Okuma parçası:
Suriye konusunda bugüne kadar değişik formatlarda alınan kararlar
olduğunu fakat sonuçlarının uygulanmadığını ifade eden Çavuşoğlu,
neticede arazide durumun daha da kötüleştiğini hatırlattı.
Çavuşoğlu, son zamanlarda Cumhurbaşkanı Recep Tayyip Erdoğan ile
Rusya Devlet Başkanı Vladimir Putin'in ortaya koyduğu irade
çerçevesinde çalışmalarının neticesini arazide alabildiklerini ve
bunda İran'ın da yapıcı rolünün çok önemli olduğunu ifade etti.
Bakan Çavuşoğlu, "Dolayısıyla bugün ortak metinde Birleşmiş
Milletler'in (BM) rolünü inkar etmedik, hatta BMGK'nin 2254 sayılı
kararına da atıfta bulunduk ama sonuç alıcı çabaların her zaman
faydası vardır. Burada önemli olan üçlü formatta aldığımız
kararların uygulanması. Samimi şekilde uygularsak, Suriye'de
söylediğimiz çerçevede sonuca gidebiliriz." görüşünü dile
getirdi.
Ateşkesin tüm Suriye geneline yayılması konusunda DEAŞ, El Nusra
gibi terör örgütleri ile mücadelenin sürdüğünü ifade eden
Çavuşoğlu, "Onlarla mücadelemiz devam edecek ama rejim,
muhalifler, bir de dışarıdan gelen gruplar var. Hizbullah var,
başka gruplar da var. Dolayısıyla tüm bu gruplara bu yardımların
kesilmesi lazım. O nedenle sadece bir tarafa işarette bulunmak
doğru değildir. " ifadelerini kullandı.

Verilen bilgiler:

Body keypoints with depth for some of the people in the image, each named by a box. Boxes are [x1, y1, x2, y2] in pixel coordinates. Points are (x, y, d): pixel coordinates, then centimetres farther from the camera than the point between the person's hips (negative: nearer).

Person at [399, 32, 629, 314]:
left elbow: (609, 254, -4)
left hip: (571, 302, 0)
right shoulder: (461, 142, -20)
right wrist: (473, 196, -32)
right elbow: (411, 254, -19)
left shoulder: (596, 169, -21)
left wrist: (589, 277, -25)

--

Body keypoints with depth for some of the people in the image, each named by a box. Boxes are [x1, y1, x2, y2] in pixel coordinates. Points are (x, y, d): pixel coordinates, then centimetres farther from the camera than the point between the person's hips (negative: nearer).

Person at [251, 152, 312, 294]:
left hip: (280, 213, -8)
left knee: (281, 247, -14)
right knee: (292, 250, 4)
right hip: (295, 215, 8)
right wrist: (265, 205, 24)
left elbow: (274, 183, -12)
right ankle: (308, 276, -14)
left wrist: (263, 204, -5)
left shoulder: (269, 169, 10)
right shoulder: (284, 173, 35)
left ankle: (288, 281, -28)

Yapılacak iş: Okuma parçasında "Suriye konusunda bugüne" sözleriyle başlayıp "olduğunu ifade etti." sözleri de dahil olmak üzere biten bölümü hiçbir değişiklik yapmadan yazınız.

Cevap:
Suriye konusunda bugüne kadar değişik formatlarda alınan kararlar
olduğunu fakat sonuçlarının uygulanmadığını ifade eden Çavuşoğlu,
neticede arazide durumun daha da kötüleştiğini hatırlattı.
Çavuşoğlu, son zamanlarda Cumhurbaşkanı Recep Tayyip Erdoğan ile
Rusya Devlet Başkanı Vladimir Putin'in ortaya koyduğu irade
çerçevesinde çalışmalarının neticesini arazide alabildiklerini ve
bunda İran'ın da yapıcı rolünün çok önemli olduğunu ifade etti.